> but only sequences of inlined sqrt calls within an unrolled loop
Somewhat-relatedly, that's also a problem with vectorized math libraries, affecting both gcc and clang, where the vectorized function has a different result to the scalar standard-libm one (and indeed gcc wants at least "-fno-math-errno -funsafe-math-optimizations -ffinite-math-only" to even allow using vector math libraries, even though it takes explicit flags to enable one (clang's fine with just "-fno-math-errno")).
For what it's worth, clang has __arithmetic_fence for doing the exact thing you're using inline asm for I believe; and the clang/llvm instruction-level constrained arith I noted would be the sane way to achieve this.
The code sample shown in P3375 should be just consequences of fma contraction on gcc/clang I believe? i.e. -ffp-contract=off makes the results consistent for both gcc and clang. I do think it's somewhat funky that -ffp-contract=on is the default, but oh well the spec allows it and it is a perf boost (and a precision boost.. if one isn't expecting the less precise result) and one can easily opt out.

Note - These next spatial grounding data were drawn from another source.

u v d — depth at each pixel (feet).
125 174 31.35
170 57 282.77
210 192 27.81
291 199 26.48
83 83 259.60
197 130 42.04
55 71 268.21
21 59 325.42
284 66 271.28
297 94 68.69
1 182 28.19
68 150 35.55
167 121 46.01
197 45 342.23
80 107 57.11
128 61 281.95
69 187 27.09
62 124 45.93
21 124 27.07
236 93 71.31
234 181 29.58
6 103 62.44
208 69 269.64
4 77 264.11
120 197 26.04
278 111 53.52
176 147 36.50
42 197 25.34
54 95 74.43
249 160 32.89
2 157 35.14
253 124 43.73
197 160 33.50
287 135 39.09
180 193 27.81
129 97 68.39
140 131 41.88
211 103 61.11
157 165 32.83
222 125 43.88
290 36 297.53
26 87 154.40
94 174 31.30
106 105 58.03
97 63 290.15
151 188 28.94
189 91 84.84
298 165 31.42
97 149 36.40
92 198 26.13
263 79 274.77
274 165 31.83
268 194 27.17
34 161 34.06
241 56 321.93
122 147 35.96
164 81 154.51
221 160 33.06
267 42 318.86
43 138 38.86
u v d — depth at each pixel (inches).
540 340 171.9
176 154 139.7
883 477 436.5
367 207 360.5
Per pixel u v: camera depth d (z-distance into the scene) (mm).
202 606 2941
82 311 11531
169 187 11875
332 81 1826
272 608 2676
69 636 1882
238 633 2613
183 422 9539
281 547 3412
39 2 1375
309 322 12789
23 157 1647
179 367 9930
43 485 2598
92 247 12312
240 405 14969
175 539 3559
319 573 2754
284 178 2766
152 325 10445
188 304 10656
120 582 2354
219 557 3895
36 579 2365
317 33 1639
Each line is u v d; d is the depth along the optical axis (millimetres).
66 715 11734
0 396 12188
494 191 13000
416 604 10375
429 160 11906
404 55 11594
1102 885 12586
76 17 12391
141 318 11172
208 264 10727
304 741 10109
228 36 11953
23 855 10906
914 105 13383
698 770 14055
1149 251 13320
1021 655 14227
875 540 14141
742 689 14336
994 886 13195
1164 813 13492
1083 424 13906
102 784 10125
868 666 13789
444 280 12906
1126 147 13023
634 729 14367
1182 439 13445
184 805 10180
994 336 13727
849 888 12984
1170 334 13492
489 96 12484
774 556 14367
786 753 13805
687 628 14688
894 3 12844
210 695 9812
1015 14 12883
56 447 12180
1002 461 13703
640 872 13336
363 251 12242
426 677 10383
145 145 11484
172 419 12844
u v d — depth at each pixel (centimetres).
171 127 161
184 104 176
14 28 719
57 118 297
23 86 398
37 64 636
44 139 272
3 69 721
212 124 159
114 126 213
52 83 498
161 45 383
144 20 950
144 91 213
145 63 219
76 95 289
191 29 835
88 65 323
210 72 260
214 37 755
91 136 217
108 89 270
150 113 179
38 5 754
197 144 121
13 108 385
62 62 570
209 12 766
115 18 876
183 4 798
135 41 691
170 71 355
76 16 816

Outside of -ffast-math and -ffp-contract=on (and pre-SSE x86-32 (i.e. ≥26-year-old CPUs) where doing things properly is a massive slowdown) I don't think clang and gcc should ever be doing any optimizations that change numerical values (besides NaN bit patterns).
Just optimization-fencing everything, while a nice and easy proof-of-concept, isn't something compiler vendors would just accept as the solution to implement; that's a ~tripling of IR instructions for each fp operation, which'd probably turn into a quite good compilation speed slowdown, besides also breaking a good number of correct optimizations. (though, again, this shouldn't even be necessary)
And -ffast-math should be left alone, besides perhaps desiring support to disable it at a given scope/function; I can definitely imagine that, were some future architecture to add a division instruction that can have 1ULP of error and is faster than the regular division, that compilers would absolutely use it for all divisions on -ffast-math, and you couldn't work around that with just optimization fences.